* TASK ITEM
I'd like an exact copy of every line from the start of the entries below through the line containing "[125,62,154,72] [388,62,405,72] TRS", please.

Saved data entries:
Start of Block
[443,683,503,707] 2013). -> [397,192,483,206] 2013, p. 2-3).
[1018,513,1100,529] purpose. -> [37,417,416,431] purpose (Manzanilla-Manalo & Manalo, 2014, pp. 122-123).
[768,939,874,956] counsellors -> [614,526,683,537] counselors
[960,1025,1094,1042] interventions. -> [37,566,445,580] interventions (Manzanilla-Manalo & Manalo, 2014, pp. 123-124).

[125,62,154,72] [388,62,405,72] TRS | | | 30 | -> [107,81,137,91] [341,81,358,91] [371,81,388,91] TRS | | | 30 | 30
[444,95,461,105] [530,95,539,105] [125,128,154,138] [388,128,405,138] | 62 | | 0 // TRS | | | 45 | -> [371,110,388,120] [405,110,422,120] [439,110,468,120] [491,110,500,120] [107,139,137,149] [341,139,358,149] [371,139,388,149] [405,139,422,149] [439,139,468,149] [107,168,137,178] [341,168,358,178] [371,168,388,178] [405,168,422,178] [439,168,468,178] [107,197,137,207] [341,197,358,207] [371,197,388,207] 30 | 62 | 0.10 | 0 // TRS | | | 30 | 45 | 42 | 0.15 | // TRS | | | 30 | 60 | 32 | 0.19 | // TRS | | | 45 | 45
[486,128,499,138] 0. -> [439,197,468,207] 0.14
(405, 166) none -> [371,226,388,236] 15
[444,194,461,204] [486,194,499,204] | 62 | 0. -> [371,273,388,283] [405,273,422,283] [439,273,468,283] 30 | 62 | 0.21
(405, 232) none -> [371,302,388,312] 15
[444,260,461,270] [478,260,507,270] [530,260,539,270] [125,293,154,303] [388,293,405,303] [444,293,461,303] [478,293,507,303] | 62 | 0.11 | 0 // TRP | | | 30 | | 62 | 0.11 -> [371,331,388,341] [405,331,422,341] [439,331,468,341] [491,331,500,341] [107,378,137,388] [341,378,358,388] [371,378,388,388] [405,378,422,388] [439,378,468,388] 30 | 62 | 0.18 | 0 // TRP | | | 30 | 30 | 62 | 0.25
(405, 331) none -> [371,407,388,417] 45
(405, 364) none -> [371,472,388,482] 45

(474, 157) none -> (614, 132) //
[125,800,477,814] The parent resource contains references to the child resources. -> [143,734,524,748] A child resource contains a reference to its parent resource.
End of Block
* ANSWER BOX
[443,683,503,707] 2013). -> [397,192,483,206] 2013, p. 2-3).
[1018,513,1100,529] purpose. -> [37,417,416,431] purpose (Manzanilla-Manalo & Manalo, 2014, pp. 122-123).
[768,939,874,956] counsellors -> [614,526,683,537] counselors
[960,1025,1094,1042] interventions. -> [37,566,445,580] interventions (Manzanilla-Manalo & Manalo, 2014, pp. 123-124).

[125,62,154,72] [388,62,405,72] TRS | | | 30 | -> [107,81,137,91] [341,81,358,91] [371,81,388,91] TRS | | | 30 | 30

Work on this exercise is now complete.